»»

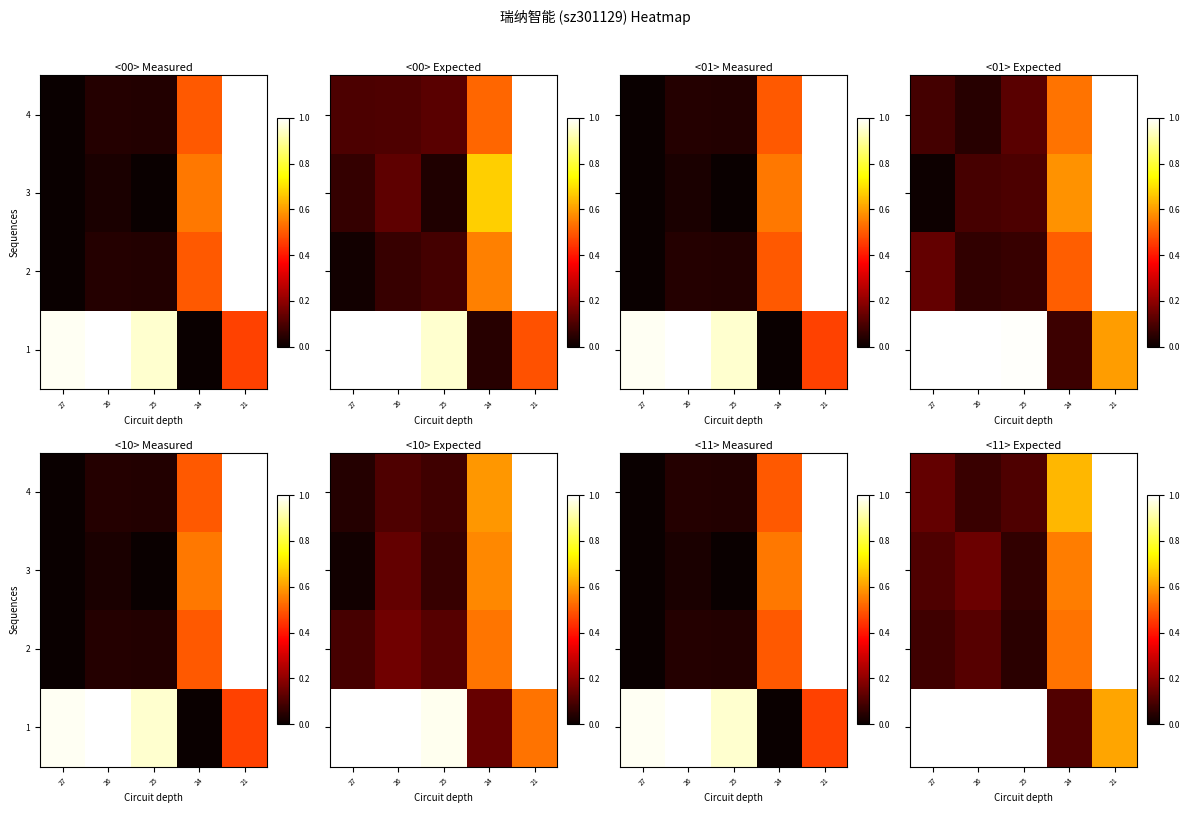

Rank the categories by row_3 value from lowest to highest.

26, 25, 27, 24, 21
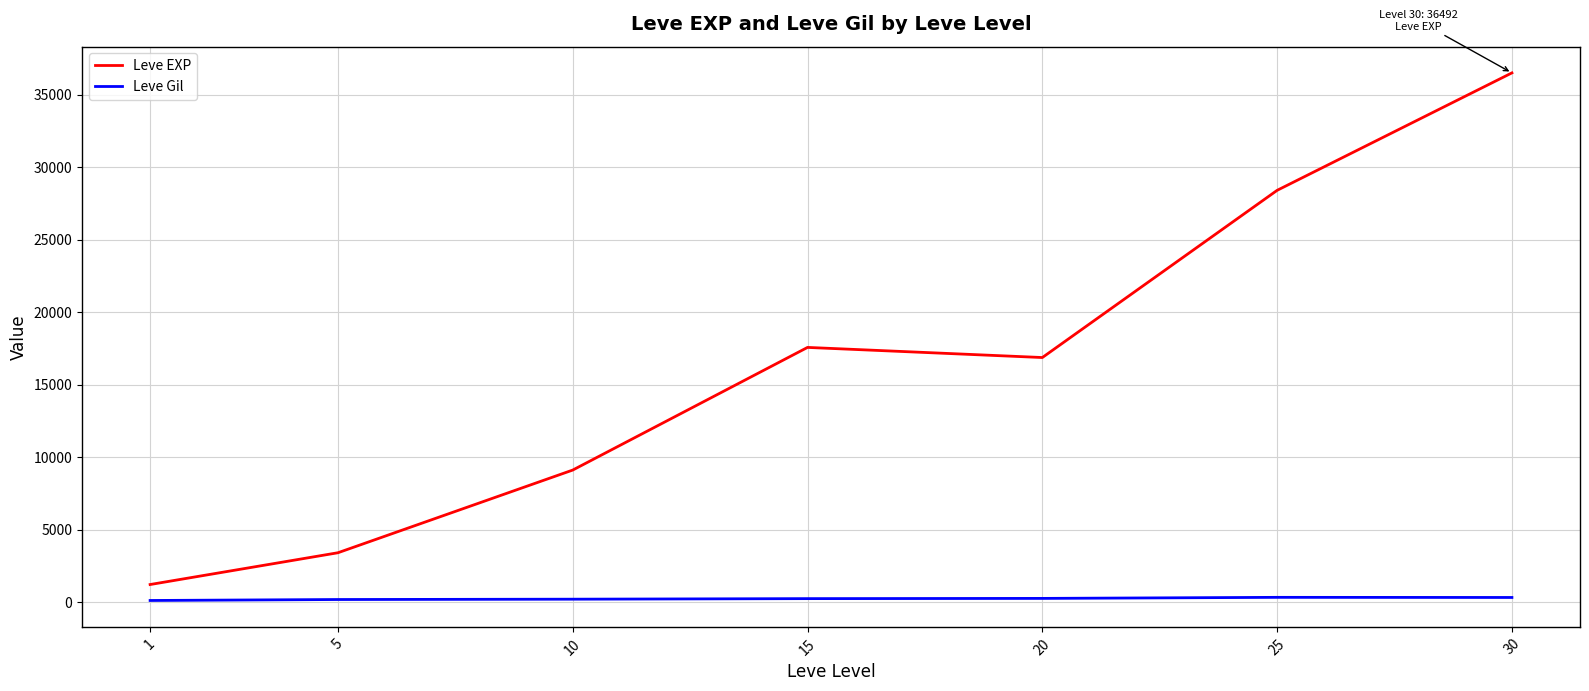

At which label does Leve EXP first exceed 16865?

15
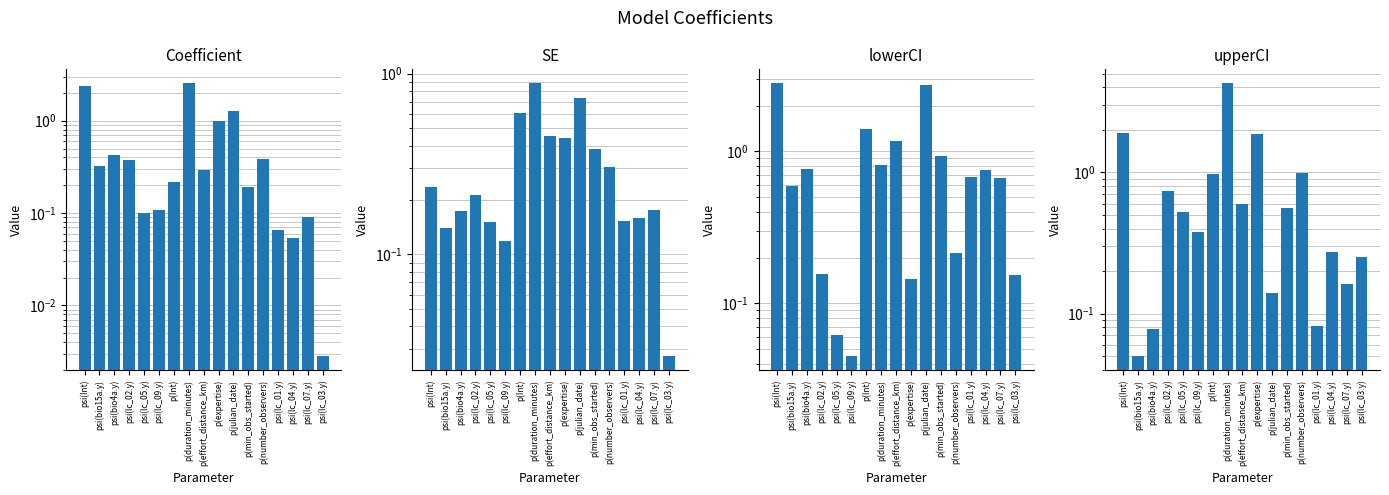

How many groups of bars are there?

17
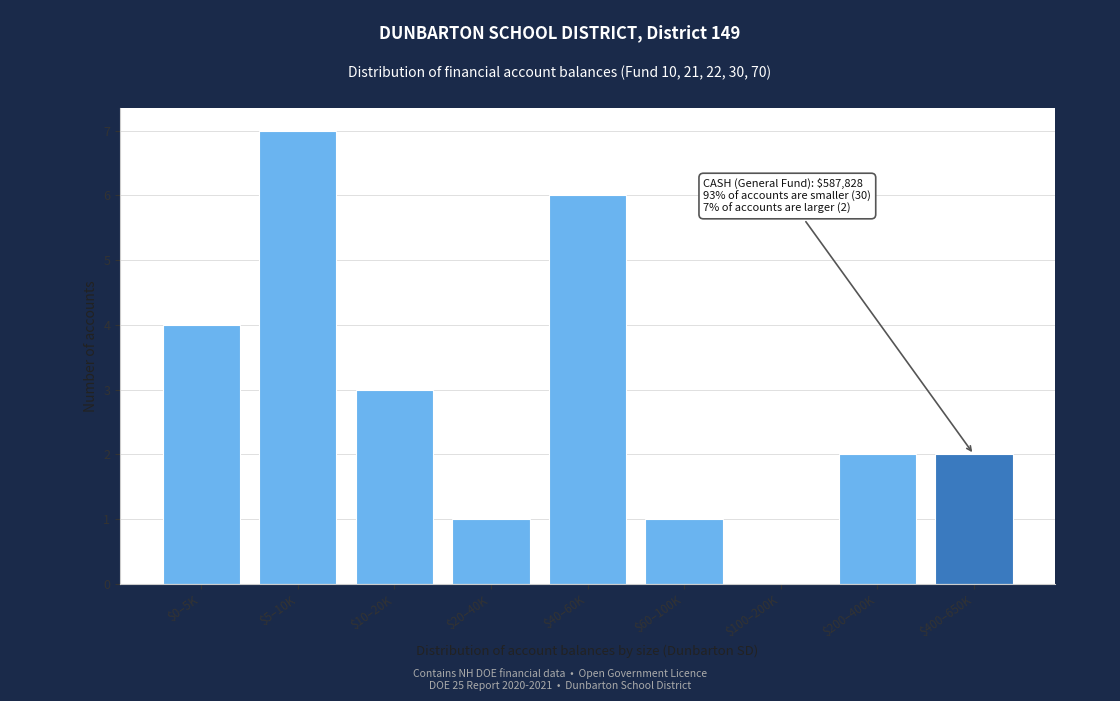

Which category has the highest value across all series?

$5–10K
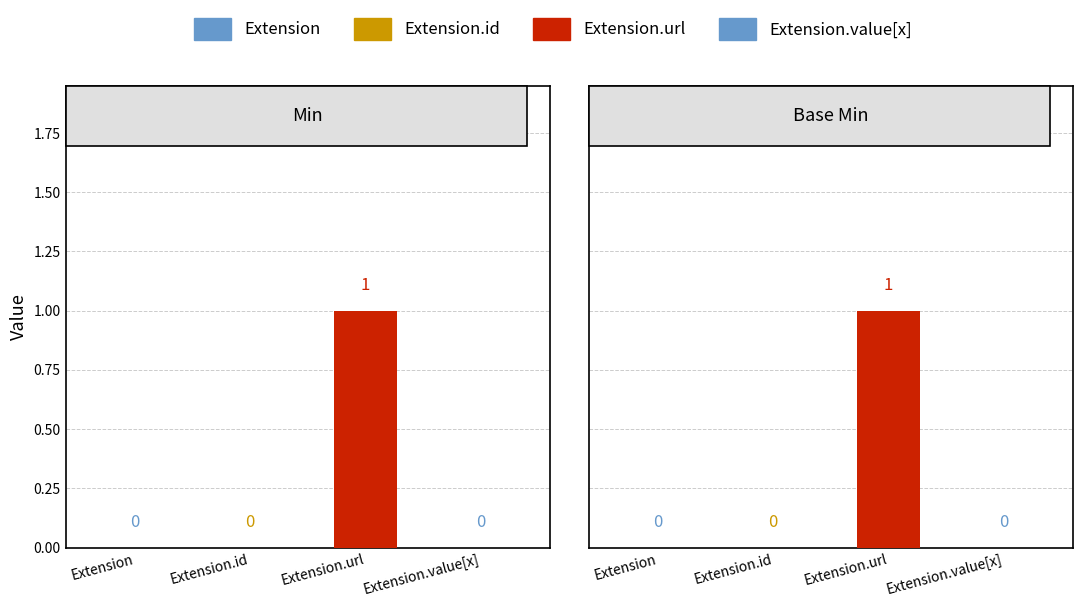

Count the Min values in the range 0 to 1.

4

««

データの中から、文字列「values」を含む行をすべて書き写して報告せよ。大文字と小文字は区別する。

= 課題の解答 =
Count the Min values in the range 0 to 1.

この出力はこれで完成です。